Bibliografia

Patrizia Valduga, Per sguardi e per parole, Bologna, il Mulino, 2018


Lo sguardo del poeta

L’ultimo libro della poetessa Patrizia Valduga, dedicato ai poteri dello sguardo, nell’arte e nei sentimenti
/ 19.11.2018
di Stefano Vassere

«Le persone amate noi non le vediamo, di solito, se non dentro il sistema animato, il moto perpetuo della nostra incessante tenerezza, la quale, prima di lasciare che le immagini proiettate dai loro volti giungano sino a noi, le attrae nel proprio vortice, le fa ricadere su ciò che da sempre ne pensiamo, le fa aderire a questa idea, coincidere con essa. Ogni sguardo che nasce dall’abitudine è una negromanzia e ogni viso che amiamo è uno specchio del passato».

Diffidate delle raccolte di poesia senza un testo che le accompagni, un soffio di spiegazione del poeta o di qualcuno che lo conosce. E dunque non sbagliate, probabilmente, quando avete l’impressione o l’illusione che un poeta debba essere anche un critico; non osservatore della sola propria o altrui poesia, bensì indicatore delle cose della vita e del generico stare al mondo. Così è fortemente benvenuto questo libro non di poesie della poetessa Patrizia Valduga. Si chiama Per sguardi e per parole ed è sesto in una collana dell’editrice il Mulino curata da Massimo Cacciari, «Icone. Pensare per immagini», immagini che provocano pensieri e ragionamenti, per dirla alla grossa, affidati a filosofi, psicologi, scrittori.

Questo libro si apre (e si chiude) con la fotografia buia eppure così bella del Gesù a Emmaus di Caravaggio; del secondo, però, quello che sta alla Pinacoteca di Brera e porta la data di qualche anno posteriore rispetto al gemello che invece abita alla National Gallery di Londra, che è più colorato e dove Gesù è diverso, rubizzo, con tutta evidenza «bianco e rosso». Tutto, in questa meno recente rappresentazione concorre a renderla perdente se messa accanto alla versione milanese: la tavola disordinatamente apparecchiata, le vesti degli astanti, la loro disposizione e le loro posture. Eppure entrambi i quadri del Maestro ci trasmettono il mistero degli sguardi: dei personaggi di contorno, che guardano il Cristo anche se ancora, nell’attimo, non l’hanno riconosciuto, e di Gesù stesso, che non ha sguardo perché ha gli occhi chiusi e il volto rivolto verso il basso.

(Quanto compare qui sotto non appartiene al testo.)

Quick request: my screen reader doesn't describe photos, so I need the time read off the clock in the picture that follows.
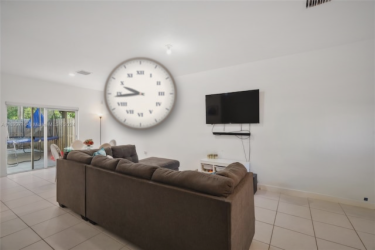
9:44
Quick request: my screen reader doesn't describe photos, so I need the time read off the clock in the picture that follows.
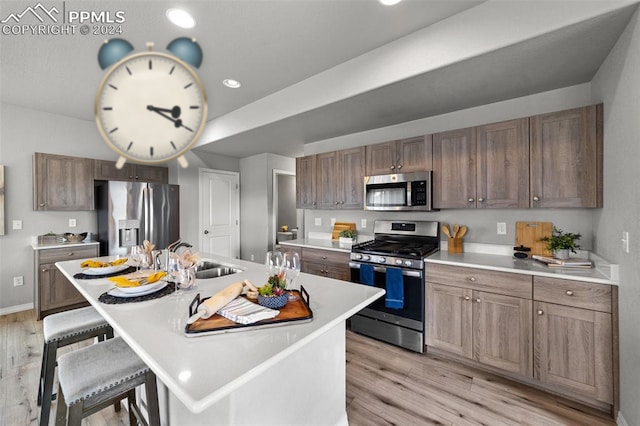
3:20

È da questo sguardo mancato eppure così potente che si incammina un saggio profondissimo e pieno di voci di ogni epoca sugli sguardi, sul loro potere, sugli aspetti della ragione e su quelli del sentimento, sullo sguardo dell’arte. Nel campionario di immagini coglieremo quella che più ci tocca, ci annichilisce, ci commuove. Qui le vertiginose descrizioni distribuite lungo tutto il testo a proposito degli occhi dell’autore, quelli letterali e concreti: «Proust aveva gli occhi neri, occhi neri che sembravano straripare e vedere anche ai lati, ed era sommamente intelligente, di un’intelligenza che splendeva nei suoi occhi stupendi». E così, per gli occhi di Buñuel («azzurri e sporgenti, il sinistro un po’ strabico, avevano un grande potere»); dello stesso Caravaggio («sappiamo bene come sono gli occhi di Caravaggio»); di Cartesio, che vediamo in coda al sedicesimo di carta patinata che sta al centro del libro.

Consumate le nemmeno centoventi pagine di questo Per sguardi e per parole, il lettore impreparato è vividamente sorpreso dall’illusione di averne letti a centinaia, tante e tanto varie sono le fonti chiamate a parlarci. È questo il mistero elevante della letteratura. Poi, ci procurano qualche brivido e molto conforto i versi che chiudono questo volumetto lasciandoci il desiderio di riaprirlo, ogni tanto. Sono i versi di un altro sistema di sguardi e non sguardi memorabile nella storia della cultura universale, il cenno d’amore pieno di grazia e luce di Beatrice alla fine del canto quarto del Paradiso, cui risponde l’immagine degli occhi bassi e imbarazzati del narratore Dante: «Beatrice mi guardò con li occhi pieni / di faville d’amor così divini, / che, vinta, mia virtute diè le reni, / e quasi mi perdei con li occhi chini».